Recorded data
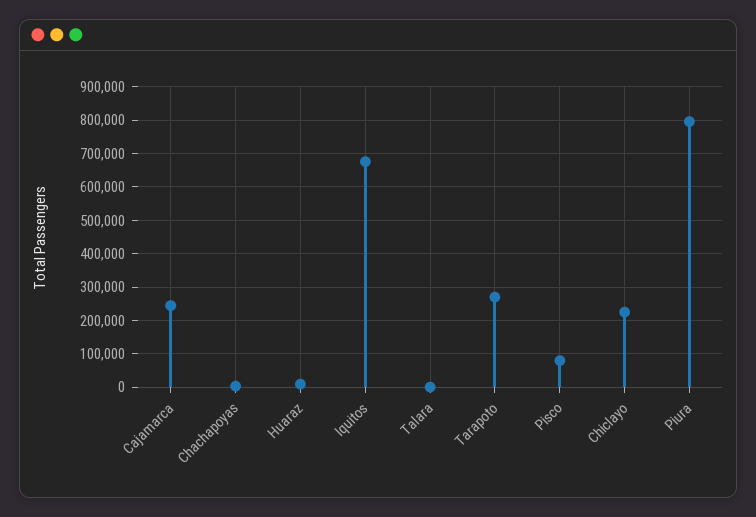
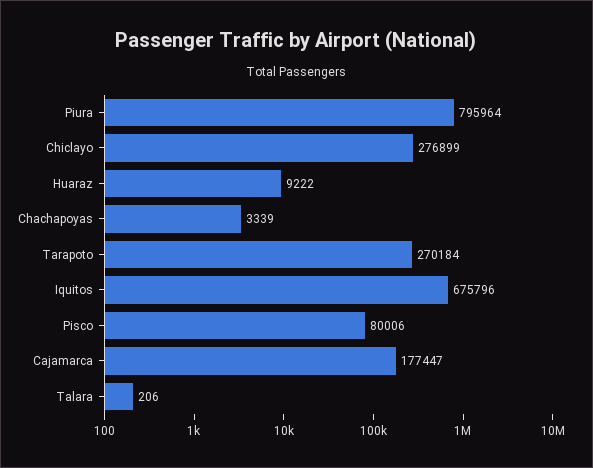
Cajamarca: 240000 -> 177447
Chiclayo: 220000 -> 276899

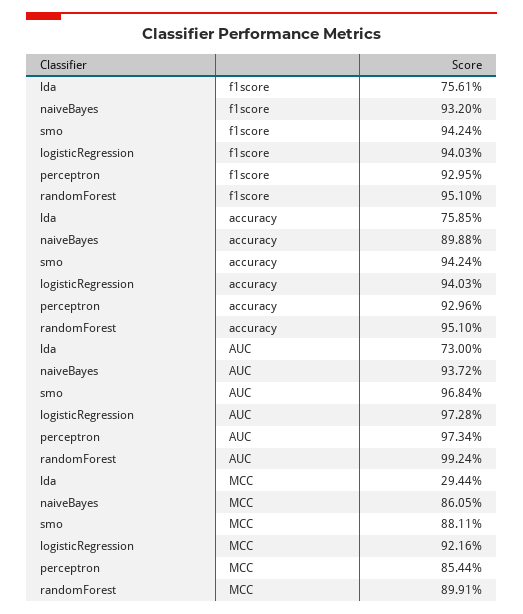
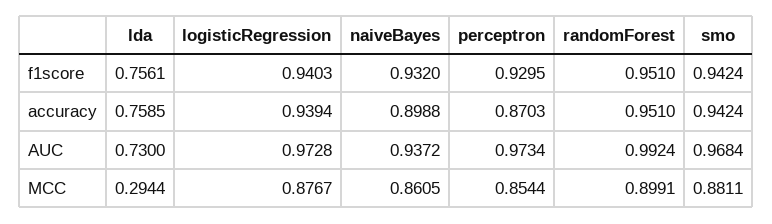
logisticRegression, accuracy: 0.9403 -> 0.9394
perceptron, accuracy: 0.9296 -> 0.8703
logisticRegression, MCC: 0.9216 -> 0.8767

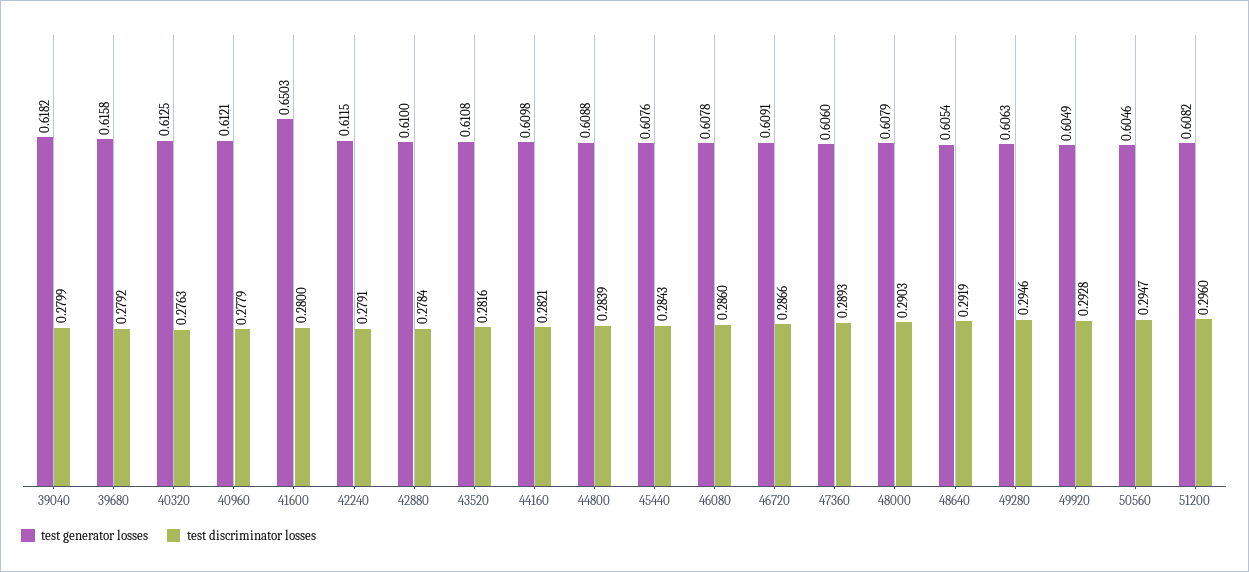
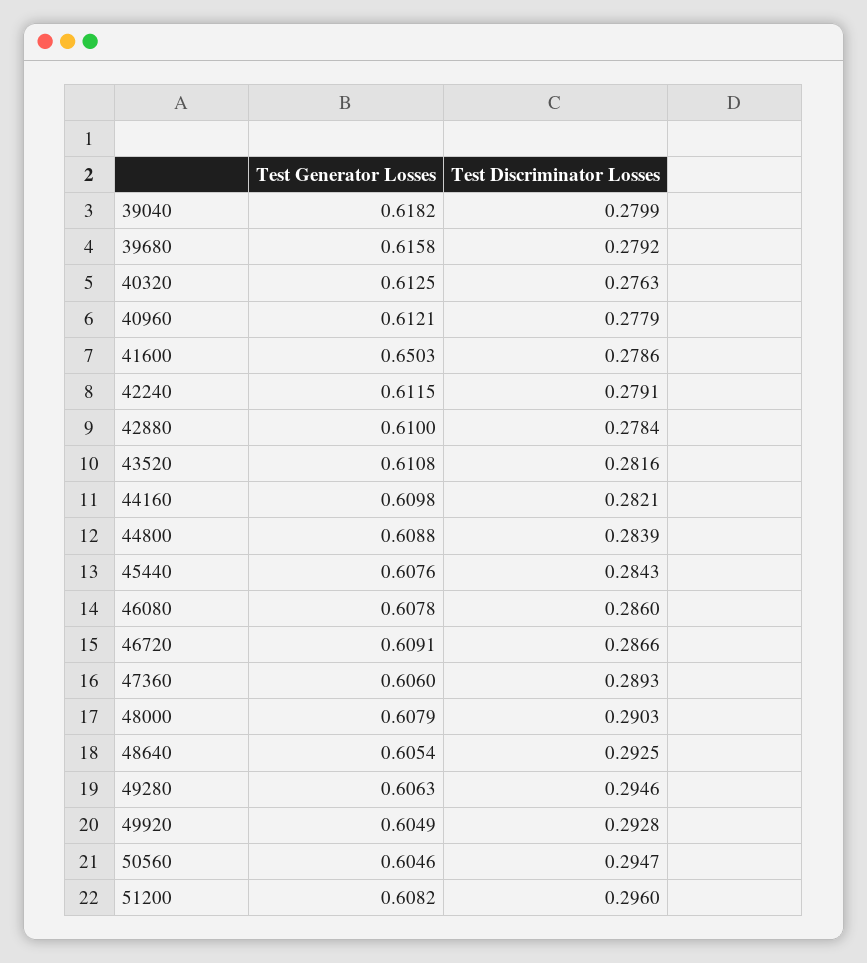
test discriminator losses, 41600: 0.28 -> 0.2786
test discriminator losses, 48640: 0.2919 -> 0.2925

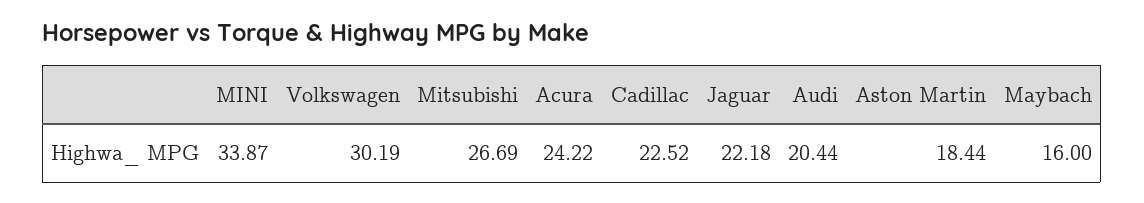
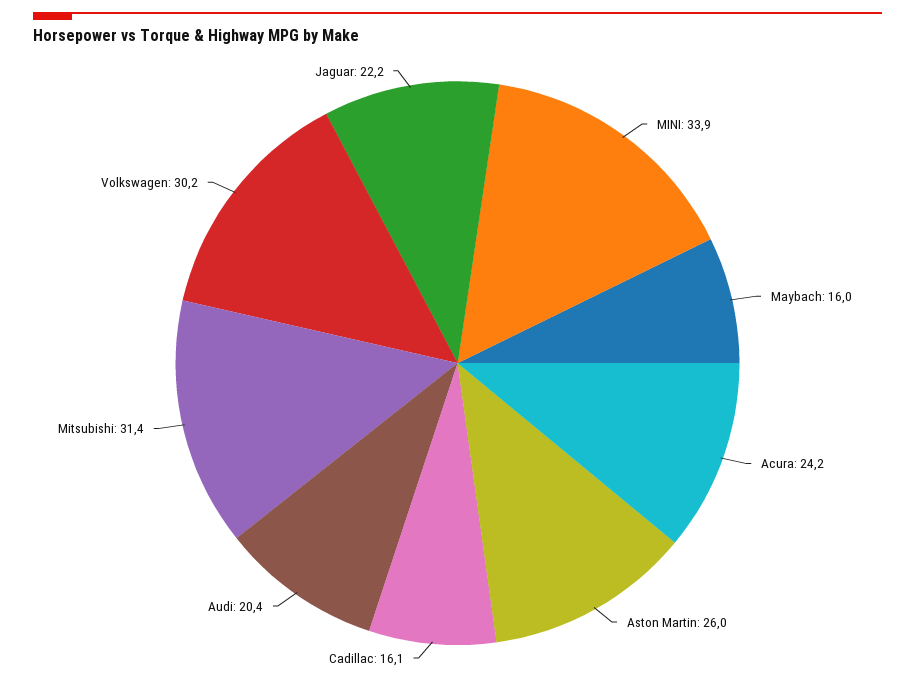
Mitsubishi: 26.69 -> 31.4
Cadillac: 22.52 -> 16.1
Aston Martin: 18.44 -> 26

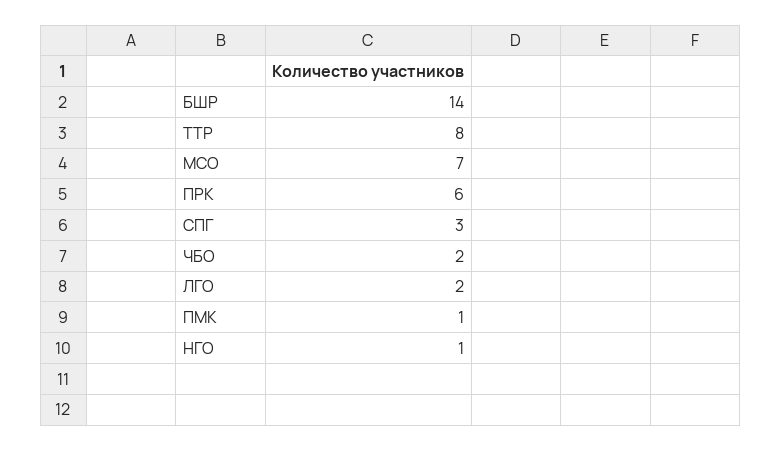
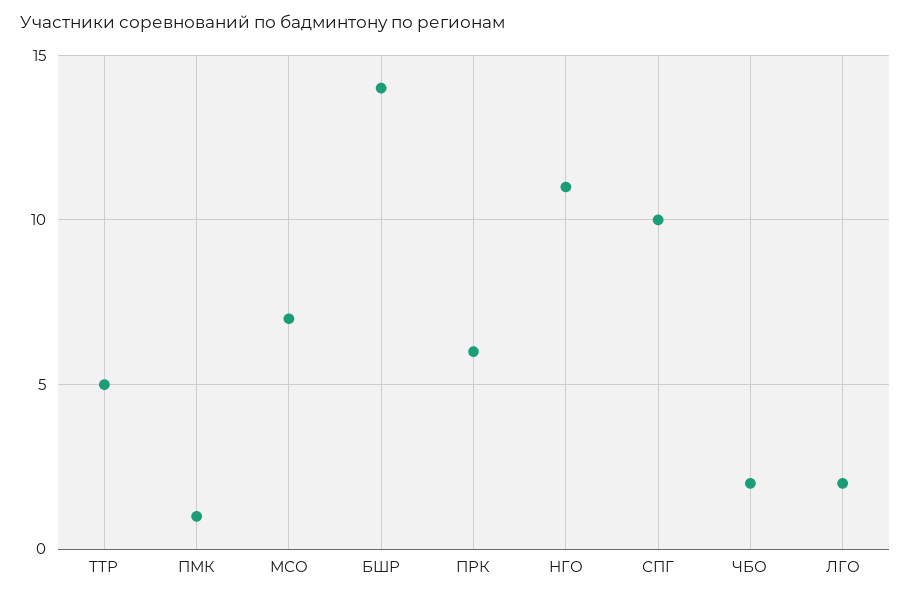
ТТР: 8 -> 5
СПГ: 3 -> 10
НГО: 1 -> 11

■ Work item
Where an entry holds a picture, leave the picture out and output the rest exactly.

■ Result of the task
Cajamarca: 240000 -> 177447
Chiclayo: 220000 -> 276899

logisticRegression, accuracy: 0.9403 -> 0.9394
perceptron, accuracy: 0.9296 -> 0.8703
logisticRegression, MCC: 0.9216 -> 0.8767

test discriminator losses, 41600: 0.28 -> 0.2786
test discriminator losses, 48640: 0.2919 -> 0.2925

Mitsubishi: 26.69 -> 31.4
Cadillac: 22.52 -> 16.1
Aston Martin: 18.44 -> 26

ТТР: 8 -> 5
СПГ: 3 -> 10
НГО: 1 -> 11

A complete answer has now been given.